Case ID: ad2d_270/html/0693-01.html
Source: Caselaw Access Project
Author: {"author": "—Crew III, J.", "license": "Public Domain", "url": "https://static.case.law/"}
Date Created: 2024-08-24T03:29:51.129683

Pasqua D’Agostino, Appellant, v Lisa K. Schoonmaker, Respondent.
    [705 NYS2d 701]
   —Crew III, J.

Appeal from an order of the Supreme Court (Lynch, J.), entered December 15, 1998 in Schenectady County, which granted defendant’s motion for summary judgment dismissing the complaint.

The instant appeal has its genesis in an underlying matrimonial action between plaintiffs son, Luigi Audi, and his spouse. In the context of that action, Supreme Court ordered that Audi and his spouse refrain from encumbering certain real property owned by them and located at 163 Dahlia Street in the City of Schenectady, Schenectady County. Prior to the completion of the court-ordered sale of that parcel, Audi executed a note and mortgage in favor of plaintiff, thereby creating a lien on the property in violation of Supreme Court’s previous order. Supreme Court, inter alia, found Audi to be in contempt and reformed the note and mortgage, resulting in a promissory note solely between plaintiff and Audi. Pursuant to the terms of Supreme Court’s October 1994 order in this regard, the promissory note could be satisfied from the net proceeds from the sale of the Dahlia Street parcel or at the option of plaintiff in accordance with the terms of the note.

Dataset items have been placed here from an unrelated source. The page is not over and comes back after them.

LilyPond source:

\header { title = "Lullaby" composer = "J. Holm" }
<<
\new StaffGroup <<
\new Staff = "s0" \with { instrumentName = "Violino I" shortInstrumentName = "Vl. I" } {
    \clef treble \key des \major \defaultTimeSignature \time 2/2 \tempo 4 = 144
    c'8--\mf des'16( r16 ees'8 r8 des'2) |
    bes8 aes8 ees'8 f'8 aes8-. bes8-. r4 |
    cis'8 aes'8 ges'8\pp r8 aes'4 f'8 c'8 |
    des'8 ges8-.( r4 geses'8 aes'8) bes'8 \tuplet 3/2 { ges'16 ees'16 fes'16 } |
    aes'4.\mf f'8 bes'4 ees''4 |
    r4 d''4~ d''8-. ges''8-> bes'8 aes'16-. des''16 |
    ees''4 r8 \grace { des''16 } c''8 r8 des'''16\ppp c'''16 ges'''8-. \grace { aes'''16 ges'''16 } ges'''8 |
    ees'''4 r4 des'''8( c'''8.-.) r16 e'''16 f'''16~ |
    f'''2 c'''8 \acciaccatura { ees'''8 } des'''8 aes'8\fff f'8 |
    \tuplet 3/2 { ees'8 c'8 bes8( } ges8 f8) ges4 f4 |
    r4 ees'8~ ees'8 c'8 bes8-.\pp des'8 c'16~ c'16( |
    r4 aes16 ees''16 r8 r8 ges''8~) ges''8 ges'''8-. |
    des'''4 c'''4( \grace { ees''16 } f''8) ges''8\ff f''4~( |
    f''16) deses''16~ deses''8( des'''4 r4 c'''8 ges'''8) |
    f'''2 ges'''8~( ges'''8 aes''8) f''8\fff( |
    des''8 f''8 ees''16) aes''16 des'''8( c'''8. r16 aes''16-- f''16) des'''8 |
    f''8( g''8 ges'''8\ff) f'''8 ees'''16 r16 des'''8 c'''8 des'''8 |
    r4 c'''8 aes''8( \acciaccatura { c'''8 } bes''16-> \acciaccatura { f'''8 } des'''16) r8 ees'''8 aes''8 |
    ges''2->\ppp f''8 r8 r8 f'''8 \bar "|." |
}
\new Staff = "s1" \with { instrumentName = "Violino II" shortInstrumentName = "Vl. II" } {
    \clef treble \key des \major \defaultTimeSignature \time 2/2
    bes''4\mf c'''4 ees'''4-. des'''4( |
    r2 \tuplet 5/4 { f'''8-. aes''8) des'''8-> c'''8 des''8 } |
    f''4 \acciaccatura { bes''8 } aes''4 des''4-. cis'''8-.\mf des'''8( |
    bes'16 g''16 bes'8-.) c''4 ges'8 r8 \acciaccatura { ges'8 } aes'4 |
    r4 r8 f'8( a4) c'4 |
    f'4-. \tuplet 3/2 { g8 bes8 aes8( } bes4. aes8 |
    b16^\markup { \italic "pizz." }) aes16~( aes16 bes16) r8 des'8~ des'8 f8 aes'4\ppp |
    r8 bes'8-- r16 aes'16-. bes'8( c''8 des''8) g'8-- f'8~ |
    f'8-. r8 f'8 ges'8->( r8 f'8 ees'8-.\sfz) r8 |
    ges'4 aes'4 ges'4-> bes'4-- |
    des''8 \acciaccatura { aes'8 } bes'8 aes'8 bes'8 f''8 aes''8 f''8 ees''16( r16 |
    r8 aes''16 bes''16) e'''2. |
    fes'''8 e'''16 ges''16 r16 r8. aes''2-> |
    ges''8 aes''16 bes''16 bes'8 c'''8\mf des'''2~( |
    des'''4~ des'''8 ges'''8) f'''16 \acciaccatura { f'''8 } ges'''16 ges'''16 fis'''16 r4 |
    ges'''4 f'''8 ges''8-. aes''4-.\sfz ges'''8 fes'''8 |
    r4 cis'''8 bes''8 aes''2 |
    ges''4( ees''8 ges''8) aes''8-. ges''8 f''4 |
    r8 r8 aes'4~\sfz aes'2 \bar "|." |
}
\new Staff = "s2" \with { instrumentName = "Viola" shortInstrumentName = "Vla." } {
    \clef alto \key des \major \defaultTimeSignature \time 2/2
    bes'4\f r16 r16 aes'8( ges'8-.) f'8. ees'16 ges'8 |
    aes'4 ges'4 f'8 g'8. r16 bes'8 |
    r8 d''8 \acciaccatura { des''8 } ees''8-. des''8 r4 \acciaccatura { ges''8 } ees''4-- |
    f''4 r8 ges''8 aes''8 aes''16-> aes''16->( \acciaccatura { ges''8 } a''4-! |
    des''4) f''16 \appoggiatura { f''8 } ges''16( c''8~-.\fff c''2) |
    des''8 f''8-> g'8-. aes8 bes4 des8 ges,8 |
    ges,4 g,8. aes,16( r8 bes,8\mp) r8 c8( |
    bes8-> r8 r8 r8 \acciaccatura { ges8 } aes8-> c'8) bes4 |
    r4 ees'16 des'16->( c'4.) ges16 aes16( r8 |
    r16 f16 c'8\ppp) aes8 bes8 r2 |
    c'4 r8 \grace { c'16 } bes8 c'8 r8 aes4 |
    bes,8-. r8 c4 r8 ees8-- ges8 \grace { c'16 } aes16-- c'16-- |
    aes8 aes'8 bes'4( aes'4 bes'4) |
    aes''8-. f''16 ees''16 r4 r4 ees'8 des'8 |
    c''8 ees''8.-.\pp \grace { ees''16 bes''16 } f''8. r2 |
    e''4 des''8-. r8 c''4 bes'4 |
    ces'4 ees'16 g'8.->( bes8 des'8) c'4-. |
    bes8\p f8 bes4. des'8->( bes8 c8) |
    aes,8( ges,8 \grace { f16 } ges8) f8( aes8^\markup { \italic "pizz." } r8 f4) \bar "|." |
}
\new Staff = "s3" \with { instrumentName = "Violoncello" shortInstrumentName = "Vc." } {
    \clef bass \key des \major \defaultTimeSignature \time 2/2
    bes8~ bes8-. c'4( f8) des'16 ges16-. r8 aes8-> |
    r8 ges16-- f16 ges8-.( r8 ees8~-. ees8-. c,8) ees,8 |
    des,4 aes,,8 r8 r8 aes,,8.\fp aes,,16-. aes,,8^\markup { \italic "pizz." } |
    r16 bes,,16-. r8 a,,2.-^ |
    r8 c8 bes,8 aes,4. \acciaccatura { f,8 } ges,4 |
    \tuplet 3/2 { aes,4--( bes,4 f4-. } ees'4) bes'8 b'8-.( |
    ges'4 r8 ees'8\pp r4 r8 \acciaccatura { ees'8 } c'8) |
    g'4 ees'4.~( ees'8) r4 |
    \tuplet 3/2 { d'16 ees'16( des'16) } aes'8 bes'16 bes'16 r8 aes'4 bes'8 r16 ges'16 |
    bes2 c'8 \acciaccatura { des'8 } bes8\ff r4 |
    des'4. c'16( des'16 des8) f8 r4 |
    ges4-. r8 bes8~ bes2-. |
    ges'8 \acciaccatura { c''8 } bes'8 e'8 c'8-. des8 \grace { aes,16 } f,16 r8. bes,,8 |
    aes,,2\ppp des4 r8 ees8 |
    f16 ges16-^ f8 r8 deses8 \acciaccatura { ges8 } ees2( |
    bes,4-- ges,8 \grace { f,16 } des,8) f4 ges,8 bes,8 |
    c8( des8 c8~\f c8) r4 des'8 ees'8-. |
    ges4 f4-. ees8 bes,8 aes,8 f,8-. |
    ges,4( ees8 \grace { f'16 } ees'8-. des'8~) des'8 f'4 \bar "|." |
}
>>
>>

Following the sale of the parcel, the net proceeds were placed in an escrow account maintained by defendant, the attorney-of-record for Audi’s spouse in the underlying matrimonial action. Ultimately, defendant disbursed such funds in accordance with a January 1996 order of Supreme Court. Thereafter, in October 1997, plaintiff commenced this action against defendant, setting forth causes of action sounding in fraud, conversion, negligence, breach of contract and breach of fiduciary duty based upon defendant’s failure to utilize the escrow funds generated by the sale of the Dahlia Street property to satisfy Audi’s obligation on the promissory note to plaintiff. Supreme Court, upon proper notice to the parties, converted defendant’s subsequent motion to dismiss pursuant to CPLR 3211 to one for summary judgment dismissing the complaint and granted the requested relief, prompting this appeal by plaintiff.

Plaintiff, as so limited by her brief, contends simply that there is a question of fact as to whether defendant breached her fiduciary duty as an escrow agent and, hence, Supreme Court erred in granting summary judgment dismissing such cause of action. We cannot agree. In this regard, it is well settled that defendant not only had a contractual duty to follow the terms of the escrow agreement but, further, assumed a fiduciary duty with respect to anyone with a beneficial interest in the escrow account (see, Takayama v Schaefer, 240 AD2d 21, 25). The flaw in plaintiff’s argument on this point lies in her assertion that she had a beneficial interest in the subject escrow account.

Whatever inconsistencies may exist between the text of Supreme Court’s September 1994 bench decision and its October 1994 order, the record makes clear that Supreme Court, in reforming the note and mortgage executed in favor of plaintiff, intended to make the resulting promissory note Audi’s sole obligation. Although Audi was directed by Supreme Court to purchase an annuity contract or deposit sufficient funds in escrow to guarantee his payment in this regard, the record fails to substantiate plaintiff’s assertion that defendant was obligated to use the escrow account containing the net proceeds from the sale of the Dahlia Street property to satisfy Audi’s debt to plaintiff. Indeed, accepting plaintiff’s argument on this point and using the sale proceeds to satisfy that debt would render Supreme Court’s reformation of the underlying note and mortgage meaningless, as it would effectively result in a pledge of marital property to secure what Supreme Court plainly viewed as Audi’s personal obligation. Plaintiff’s remaining arguments on this point have been examined and found to be lacking in merit.

Cardona, P. J., Carpinello, Graffeo and Mugglin, JJ., concur. Ordered that the order is affirmed, with costs.